The province has signed a landmark agreement with the Tsilhqot’in First Nation, aimed at returning the right of self-governance to these aboriginal peoples. (The Tsilhqot’in Nation is actually a community of six separate bands.) The territory involved stretches (roughly) from Lillooet in the south to Quesnel in the north, and from Anahim Lake in the west to Williams lake in the east. That’s an area about twice the size of New Brunswick.
On behalf of the 3,500 members of these bands, six chiefs signed the document — in itself an act of justice long overdue. That’s the same number of chiefs who entered a colonial government encampment under a flag of truce in 1864 and were hanged for their trouble. Premier Christy Clark issued a formal apology for this shameful event in 2014.
The agreement provides a five-year framework for resolving a multitude of issues. Several joint tables have been set up, covering everything from lands and resources to economic development.
But the aspects of this concord that seem most heartwarming are those aimed at reconciliation. This is not just an arrangement to transfer power. It is also an attempt to restore, so far as can be done, an ancient culture.
Thus, the province has agreed to rename local landmarks in their original native language. Highway signs will be rendered in both English and Tsilhqot’in. Roadside kiosks will display cultural artifacts and accounts of historical events in the region.
Efforts will be made to revive the Tsilhqot’in language — at once a hopeful project and a massive challenge. Along with Nisga’a, this is the most widely spoken of the 34 aboriginal tongues that survive in B.C. On the other hand, there are fewer than 1,000 fluent speakers still alive, and many of those are approaching old age.
More ambitious yet, the agreement undertakes to raise the well-being of aboriginal children in the region to a level comparable with provincewide standards. That sounds like a health-care project, but providing better medical services is only one aspect.
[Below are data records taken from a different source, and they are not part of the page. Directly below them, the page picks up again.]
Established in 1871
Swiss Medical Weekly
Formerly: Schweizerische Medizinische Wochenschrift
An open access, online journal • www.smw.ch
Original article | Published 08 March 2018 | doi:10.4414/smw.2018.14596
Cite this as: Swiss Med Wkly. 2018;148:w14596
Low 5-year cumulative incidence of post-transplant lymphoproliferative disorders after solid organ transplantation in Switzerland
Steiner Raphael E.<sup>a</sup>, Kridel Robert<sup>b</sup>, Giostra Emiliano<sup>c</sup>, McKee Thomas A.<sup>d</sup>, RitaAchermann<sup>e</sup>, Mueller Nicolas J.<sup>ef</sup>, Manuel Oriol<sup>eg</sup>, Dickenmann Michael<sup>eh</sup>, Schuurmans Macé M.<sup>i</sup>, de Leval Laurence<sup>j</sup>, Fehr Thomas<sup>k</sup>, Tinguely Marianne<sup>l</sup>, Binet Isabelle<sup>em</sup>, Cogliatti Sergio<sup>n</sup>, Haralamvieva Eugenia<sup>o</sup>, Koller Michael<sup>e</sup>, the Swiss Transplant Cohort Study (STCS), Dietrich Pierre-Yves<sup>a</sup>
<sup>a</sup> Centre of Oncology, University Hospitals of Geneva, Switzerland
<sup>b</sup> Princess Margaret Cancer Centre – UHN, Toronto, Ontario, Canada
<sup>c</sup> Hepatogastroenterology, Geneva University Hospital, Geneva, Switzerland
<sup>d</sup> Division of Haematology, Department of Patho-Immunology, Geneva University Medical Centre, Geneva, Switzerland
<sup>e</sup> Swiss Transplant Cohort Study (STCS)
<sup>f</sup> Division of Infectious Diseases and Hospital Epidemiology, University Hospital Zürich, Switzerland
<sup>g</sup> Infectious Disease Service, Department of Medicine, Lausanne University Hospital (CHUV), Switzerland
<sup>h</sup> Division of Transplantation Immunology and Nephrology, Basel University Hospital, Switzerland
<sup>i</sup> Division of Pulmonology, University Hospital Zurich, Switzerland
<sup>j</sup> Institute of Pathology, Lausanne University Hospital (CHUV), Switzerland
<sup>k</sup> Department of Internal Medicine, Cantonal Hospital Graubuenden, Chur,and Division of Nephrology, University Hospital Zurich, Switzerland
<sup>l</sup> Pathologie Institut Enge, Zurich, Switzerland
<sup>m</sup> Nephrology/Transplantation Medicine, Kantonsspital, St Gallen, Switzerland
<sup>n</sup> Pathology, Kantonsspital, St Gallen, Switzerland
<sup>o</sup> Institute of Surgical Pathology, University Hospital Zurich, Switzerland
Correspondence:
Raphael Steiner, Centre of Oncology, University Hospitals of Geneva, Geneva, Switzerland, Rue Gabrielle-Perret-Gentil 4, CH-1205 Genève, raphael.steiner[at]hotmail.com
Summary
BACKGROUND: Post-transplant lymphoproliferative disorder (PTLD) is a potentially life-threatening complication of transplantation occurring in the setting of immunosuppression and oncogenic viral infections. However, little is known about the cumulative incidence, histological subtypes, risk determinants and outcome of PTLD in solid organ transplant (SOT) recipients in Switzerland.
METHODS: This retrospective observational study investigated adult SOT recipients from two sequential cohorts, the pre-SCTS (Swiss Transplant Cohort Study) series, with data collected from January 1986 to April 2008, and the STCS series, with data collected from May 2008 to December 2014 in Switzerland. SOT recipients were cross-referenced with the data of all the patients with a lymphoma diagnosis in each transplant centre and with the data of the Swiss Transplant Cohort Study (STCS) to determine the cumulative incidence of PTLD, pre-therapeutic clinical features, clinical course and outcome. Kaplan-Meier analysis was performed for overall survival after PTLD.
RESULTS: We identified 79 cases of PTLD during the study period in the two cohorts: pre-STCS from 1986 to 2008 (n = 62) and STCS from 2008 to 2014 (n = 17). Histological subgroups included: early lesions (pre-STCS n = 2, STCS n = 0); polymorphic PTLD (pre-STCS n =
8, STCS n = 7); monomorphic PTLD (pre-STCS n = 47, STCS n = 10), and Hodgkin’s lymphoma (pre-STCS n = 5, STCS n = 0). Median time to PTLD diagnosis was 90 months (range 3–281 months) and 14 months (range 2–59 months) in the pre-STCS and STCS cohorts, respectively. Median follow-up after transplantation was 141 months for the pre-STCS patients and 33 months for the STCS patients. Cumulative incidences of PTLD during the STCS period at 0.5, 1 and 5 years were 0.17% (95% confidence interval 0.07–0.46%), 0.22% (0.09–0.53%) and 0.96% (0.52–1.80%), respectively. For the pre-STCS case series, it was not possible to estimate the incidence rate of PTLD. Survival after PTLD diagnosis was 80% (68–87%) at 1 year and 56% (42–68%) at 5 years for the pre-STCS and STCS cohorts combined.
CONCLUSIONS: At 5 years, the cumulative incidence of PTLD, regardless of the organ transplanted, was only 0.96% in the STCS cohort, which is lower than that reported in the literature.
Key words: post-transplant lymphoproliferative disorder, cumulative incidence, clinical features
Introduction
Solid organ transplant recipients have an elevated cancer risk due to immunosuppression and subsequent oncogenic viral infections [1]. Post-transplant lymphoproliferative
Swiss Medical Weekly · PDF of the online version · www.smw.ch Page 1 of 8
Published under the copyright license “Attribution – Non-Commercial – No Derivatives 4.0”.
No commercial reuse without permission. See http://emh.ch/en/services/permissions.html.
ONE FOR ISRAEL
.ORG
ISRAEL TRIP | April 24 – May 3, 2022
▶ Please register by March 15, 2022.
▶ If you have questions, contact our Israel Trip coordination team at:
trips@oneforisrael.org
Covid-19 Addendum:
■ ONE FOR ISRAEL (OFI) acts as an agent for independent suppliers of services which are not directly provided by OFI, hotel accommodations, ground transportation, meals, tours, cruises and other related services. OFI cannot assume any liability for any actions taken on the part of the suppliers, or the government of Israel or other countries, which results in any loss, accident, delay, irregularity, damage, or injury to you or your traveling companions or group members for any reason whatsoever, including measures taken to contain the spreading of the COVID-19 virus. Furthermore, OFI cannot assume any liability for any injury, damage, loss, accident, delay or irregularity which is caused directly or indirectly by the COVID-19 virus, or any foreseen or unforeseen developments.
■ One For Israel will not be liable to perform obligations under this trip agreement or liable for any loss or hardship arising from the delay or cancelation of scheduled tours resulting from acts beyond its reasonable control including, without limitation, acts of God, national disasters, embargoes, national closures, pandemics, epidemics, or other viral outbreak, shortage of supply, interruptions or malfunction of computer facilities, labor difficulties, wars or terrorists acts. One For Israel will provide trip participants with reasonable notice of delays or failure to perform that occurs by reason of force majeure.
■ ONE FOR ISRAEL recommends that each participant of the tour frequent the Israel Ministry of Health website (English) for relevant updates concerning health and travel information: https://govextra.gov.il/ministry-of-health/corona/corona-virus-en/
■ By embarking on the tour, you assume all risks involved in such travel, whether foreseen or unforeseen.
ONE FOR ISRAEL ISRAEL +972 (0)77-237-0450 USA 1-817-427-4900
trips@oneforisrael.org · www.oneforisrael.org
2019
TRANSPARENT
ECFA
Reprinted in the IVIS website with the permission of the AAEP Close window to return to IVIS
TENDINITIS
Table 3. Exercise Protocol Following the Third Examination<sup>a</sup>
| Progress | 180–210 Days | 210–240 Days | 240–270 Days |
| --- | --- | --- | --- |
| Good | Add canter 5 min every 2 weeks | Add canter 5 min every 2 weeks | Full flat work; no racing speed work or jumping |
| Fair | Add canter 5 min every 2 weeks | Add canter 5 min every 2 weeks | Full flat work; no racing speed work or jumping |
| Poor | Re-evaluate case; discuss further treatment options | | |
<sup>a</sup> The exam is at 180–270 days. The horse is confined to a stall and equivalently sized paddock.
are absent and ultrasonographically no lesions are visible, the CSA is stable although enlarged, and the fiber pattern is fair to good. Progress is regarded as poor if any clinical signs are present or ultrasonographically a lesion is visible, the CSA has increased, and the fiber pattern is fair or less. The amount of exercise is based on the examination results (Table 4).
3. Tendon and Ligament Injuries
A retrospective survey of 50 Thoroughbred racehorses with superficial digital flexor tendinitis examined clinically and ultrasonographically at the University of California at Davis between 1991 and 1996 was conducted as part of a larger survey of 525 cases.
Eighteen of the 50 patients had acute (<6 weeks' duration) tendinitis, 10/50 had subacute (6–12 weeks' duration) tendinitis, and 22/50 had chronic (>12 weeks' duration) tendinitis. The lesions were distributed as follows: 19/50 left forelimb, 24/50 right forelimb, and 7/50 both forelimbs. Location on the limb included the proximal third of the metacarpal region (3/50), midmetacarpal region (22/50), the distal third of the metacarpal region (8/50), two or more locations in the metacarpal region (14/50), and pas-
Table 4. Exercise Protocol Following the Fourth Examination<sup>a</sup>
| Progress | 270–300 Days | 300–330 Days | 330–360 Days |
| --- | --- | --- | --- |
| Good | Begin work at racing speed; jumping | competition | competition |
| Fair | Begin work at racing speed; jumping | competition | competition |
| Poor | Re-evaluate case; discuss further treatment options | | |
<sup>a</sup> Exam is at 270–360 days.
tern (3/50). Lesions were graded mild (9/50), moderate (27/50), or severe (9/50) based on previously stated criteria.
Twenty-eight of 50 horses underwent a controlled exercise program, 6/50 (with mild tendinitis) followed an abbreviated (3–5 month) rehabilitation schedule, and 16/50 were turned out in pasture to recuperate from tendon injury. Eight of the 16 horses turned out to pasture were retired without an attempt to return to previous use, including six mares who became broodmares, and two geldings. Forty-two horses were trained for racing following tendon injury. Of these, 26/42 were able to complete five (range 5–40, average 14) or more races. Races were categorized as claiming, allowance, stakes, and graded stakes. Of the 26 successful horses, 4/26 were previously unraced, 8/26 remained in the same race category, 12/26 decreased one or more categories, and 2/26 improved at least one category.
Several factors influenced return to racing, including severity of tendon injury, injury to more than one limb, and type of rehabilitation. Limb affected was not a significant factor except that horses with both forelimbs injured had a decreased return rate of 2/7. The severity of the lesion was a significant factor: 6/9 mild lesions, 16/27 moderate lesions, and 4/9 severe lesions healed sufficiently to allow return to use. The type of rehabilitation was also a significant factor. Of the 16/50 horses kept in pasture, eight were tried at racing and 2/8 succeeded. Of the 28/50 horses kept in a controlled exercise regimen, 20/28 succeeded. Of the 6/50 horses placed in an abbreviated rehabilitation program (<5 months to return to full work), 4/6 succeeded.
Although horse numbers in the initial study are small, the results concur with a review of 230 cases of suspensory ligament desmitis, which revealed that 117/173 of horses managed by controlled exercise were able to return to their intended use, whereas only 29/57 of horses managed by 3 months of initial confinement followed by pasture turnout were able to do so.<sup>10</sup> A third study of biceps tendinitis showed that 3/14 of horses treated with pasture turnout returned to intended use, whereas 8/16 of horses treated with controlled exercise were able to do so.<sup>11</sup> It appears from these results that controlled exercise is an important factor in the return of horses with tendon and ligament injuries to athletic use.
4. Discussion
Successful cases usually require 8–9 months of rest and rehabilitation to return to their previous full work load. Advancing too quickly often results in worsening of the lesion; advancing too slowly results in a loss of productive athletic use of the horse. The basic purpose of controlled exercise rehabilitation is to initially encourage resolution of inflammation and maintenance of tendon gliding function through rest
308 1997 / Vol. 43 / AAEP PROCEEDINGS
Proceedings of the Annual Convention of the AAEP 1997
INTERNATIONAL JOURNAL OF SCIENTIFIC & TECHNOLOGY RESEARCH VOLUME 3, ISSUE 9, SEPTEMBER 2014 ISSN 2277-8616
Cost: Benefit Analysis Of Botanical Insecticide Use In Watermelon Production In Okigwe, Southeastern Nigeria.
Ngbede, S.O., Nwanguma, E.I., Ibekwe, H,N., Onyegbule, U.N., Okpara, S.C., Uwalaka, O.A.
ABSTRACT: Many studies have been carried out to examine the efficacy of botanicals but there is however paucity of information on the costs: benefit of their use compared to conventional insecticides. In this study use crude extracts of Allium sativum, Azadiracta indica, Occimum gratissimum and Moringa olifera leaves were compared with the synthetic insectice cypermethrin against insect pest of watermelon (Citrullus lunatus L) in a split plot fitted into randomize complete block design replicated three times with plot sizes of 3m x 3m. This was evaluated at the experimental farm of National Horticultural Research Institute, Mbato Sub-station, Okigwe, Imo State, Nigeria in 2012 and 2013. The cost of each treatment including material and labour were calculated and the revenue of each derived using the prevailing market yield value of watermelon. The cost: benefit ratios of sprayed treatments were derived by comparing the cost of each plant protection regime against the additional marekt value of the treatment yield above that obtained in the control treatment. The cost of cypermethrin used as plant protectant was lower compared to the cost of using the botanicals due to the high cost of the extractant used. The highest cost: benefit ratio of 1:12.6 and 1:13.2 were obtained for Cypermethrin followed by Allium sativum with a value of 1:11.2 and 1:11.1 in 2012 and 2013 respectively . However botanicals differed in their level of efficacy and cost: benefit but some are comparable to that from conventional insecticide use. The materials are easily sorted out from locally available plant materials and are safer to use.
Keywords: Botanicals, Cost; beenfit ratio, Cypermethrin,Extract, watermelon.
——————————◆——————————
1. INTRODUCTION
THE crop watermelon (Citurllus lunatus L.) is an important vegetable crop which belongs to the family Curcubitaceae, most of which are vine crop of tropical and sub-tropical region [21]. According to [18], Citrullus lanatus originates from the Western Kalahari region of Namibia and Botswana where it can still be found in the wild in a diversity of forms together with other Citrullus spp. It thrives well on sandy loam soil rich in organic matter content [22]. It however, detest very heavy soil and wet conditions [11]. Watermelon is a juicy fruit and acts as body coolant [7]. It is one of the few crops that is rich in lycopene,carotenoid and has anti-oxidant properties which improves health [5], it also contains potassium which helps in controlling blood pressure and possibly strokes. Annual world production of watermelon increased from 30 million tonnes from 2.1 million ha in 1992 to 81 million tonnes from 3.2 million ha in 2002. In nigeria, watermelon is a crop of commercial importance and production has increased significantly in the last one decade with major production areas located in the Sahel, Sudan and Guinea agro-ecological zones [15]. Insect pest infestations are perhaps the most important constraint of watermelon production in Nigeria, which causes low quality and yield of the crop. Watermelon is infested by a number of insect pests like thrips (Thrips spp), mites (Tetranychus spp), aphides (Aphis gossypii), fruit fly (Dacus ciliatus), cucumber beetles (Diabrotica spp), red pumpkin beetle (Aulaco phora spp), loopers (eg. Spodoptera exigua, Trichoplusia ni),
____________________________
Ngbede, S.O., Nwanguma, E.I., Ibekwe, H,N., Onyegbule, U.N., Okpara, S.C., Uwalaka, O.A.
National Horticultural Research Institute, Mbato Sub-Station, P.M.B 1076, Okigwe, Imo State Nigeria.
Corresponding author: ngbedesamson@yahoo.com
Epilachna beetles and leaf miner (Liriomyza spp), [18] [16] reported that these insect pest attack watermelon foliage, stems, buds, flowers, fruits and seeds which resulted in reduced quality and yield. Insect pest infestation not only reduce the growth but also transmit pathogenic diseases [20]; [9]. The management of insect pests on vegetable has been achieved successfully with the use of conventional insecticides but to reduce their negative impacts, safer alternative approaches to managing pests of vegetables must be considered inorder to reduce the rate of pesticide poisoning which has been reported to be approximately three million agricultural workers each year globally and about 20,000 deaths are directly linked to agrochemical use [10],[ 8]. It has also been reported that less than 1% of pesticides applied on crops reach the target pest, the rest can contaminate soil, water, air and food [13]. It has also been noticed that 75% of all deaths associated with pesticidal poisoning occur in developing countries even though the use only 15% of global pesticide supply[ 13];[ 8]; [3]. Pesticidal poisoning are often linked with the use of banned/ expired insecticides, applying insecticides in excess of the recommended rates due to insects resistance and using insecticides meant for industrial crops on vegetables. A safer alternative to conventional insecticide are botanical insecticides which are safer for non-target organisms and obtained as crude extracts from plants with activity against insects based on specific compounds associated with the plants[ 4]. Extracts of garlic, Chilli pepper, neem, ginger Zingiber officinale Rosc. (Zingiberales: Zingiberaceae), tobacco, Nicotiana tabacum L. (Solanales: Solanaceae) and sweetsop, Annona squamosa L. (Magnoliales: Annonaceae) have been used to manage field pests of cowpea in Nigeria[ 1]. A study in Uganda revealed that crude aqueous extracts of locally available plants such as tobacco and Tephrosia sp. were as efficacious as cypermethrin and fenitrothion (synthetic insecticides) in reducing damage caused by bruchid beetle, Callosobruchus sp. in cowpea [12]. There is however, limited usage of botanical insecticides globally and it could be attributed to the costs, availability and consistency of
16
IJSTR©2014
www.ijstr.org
The real need is to improve the health of the surrounding community. Several measures laid out in the document undertake initial steps in that direction.
There is a promise to revamp the justice system by incorporating elements of traditional indigenous law.
More is to be done toward keeping children with their families, instead of allowing them to default into government care. Better housing is promised.
And there are provisions for restoring moose populations — a longstanding source of meat for First Nations peoples in the region.
Yet the obstacles are daunting. This area of the B.C. Interior is one of the most isolated and economically disadvantaged in the province.
And isolation is a killer, as the recent suicide attempts at the Attawapiskat reserve in Northern Ontario prove.
Eleven young people tried to kill themselves at this remote settlement in just one evening. Despair and hopelessness appear to have overwhelmed them.
The restoration of native cultures is, by far, the most formidable challenge our province and country face. The quest of First Nations to retain their land and heritage, amidst endless adversities, knows no easy path.
Indigenous peoples the world over are slowly being absorbed into the foreign cultures that surround them. It will take almost superhuman wisdom and patience to turn back the tide.
Nevertheless, the aboriginal leaders who signed this agreement firmly reject those doubts. They have hope for the future and they trust in the goodwill of non-aboriginal people.
For that, they are surely due our gratitude, and our best wishes.
I believe the Tsilhqot’in word for thank you is sechanalyagh. So to the six chiefs — Joe Alphonse, Roger William, Francis Laceese, Ervin Charleyboy, Bernie Mack and Russell Myers Ross, along with their provincial counterparts: Sechanalyagh!
I am indebted to Prof. Marianne Ignace at Simon Fraser University for her generous and uncomplaining help.